Ecce liber. Опыт ницшеанской апологии | страница 35
Следует, однако, сказать, что по преимуществу эти искажения — и это общепризнанный факт — носили не идейный, а личный характер и отражали скорее “бабские склоки” вокруг Ницше, которого сестра ревновала ко всем женщинам и друзьям, с коими ему довелось общаться в своей жизни. По-человечески ее можно понять. А интересно, что бы вы, любезный читатель, сделали, если бы ваш любимый брат, чьим литературным душеприказчиком вы являетесь, пишет о вас примерно следующее: “Проблема, над которой я часто задумывался, заключается в следующем: каким образом можем мы двое находиться в родственных связях!” Или замечает, например, что считать “родственниками” этих каналий (мать и сестру — Н. О.) значило бы надругаться над его божественностью.
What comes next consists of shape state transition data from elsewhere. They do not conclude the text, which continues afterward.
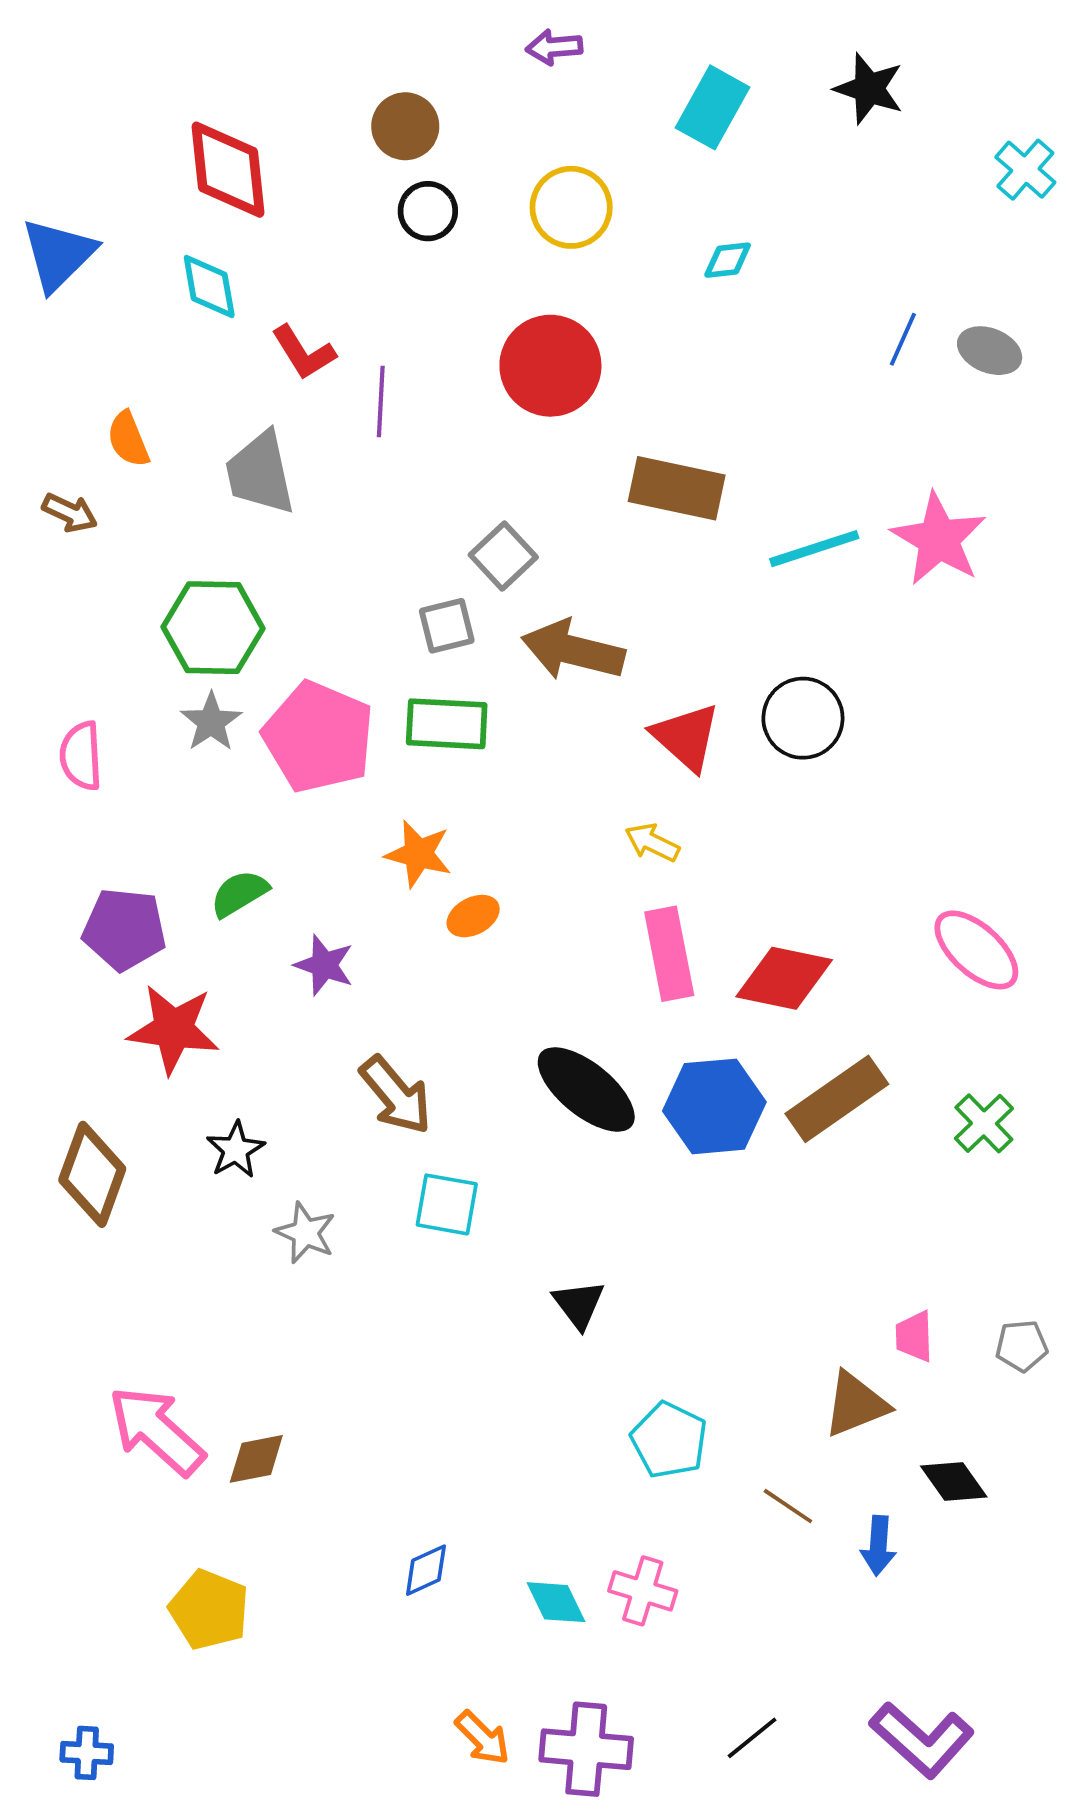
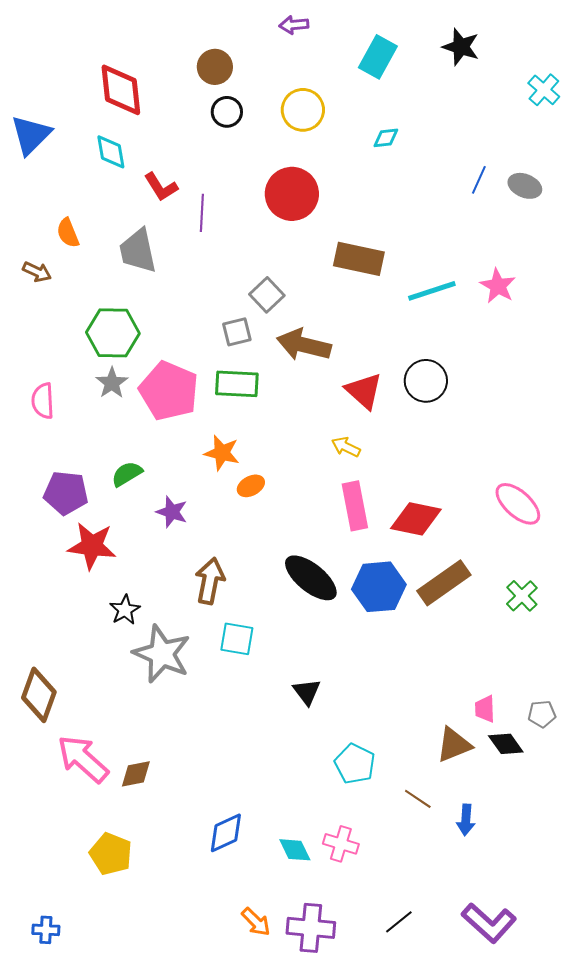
pink star: (939, 539) -> (498, 286), size x0.7
brown arrow: (396, 1095) -> (210, 581), turned -129
brown diamond: (92, 1174) -> (39, 695), moved
gray star: (305, 1233) -> (162, 654), size x1.8
black diamond: (954, 1482) -> (506, 744), moved
blue diamond: (426, 1570) -> (226, 833), size x1.4

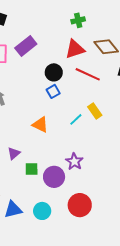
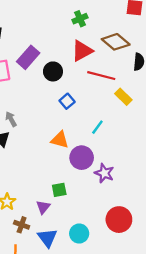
black circle: (54, 72) -> (53, 71), moved
yellow rectangle: (95, 111) -> (123, 97), moved
purple triangle: (14, 153) -> (43, 207), moved
purple circle: (54, 177) -> (82, 158), moved
blue triangle: (13, 210) -> (47, 238), turned -42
И что самым серьезным возражением против его “бездонной” мысли вечного возвращения является возможность возвращения этой парочки[69]. Сестре удалось вымарать этот (кстати, отсутствующий в русских изданиях) кусок из “Ecce Homo”, но Гаст успел его перед этим скопировать и тем самым сохранить.
Ницше, как это часто бывает с одинокими, эмоционально взвинченными людьми, крайне амбивалентно относился к матери и сестре, метался от искренних признаний им в любви до характеристик этих женщин как двух негодяек. (Что отнюдь не дало им основания отказаться от него и оставить в сумерках доживать свои дни в сумасшедшем доме). Вот, например, что писал сам философ, обращаясь к сестре: “Как сильно я чувствую во всем, что ты говоришь и делаешь, что мы принадлежим к одному и тому же роду. Ты понимаешь меня больше, чем другие, потому что мы одинакового происхождения. Это очень хорошо соответствует моей философии”[70]. Возможно, в силу своего одиночества он до последних лет сознательной жизни продолжал надеяться на то, что Элизабет духовно тесно связана с ним, но, конечно, понимал, что она не могла проникнуть в его духовный космос, раздираемый бурными страстями. Это подтверждает и написанная ею биография Ницше. Наш философ наверняка бы поморщился, доведись ему прочитать ее, а также многочисленные статьи, в которых преданная сестра на разные лады идеализировала брата: немецкий патриот, любящий сын и брат, надежный друг, добросовестный ученый, добрейший и деликатнейший человек. В этом почти “святом” образе с трудом узнается философ Фридрих Ницше, который буквально носил в себе бездны и содрогался от беспримерной внутренней борьбы. Но какой бы политически корректный ни получался Ницше из-под ее пера, она не могла нанести ущерба ницшеанству в силу того, что оно взрывало любые навязываемые ему рамки.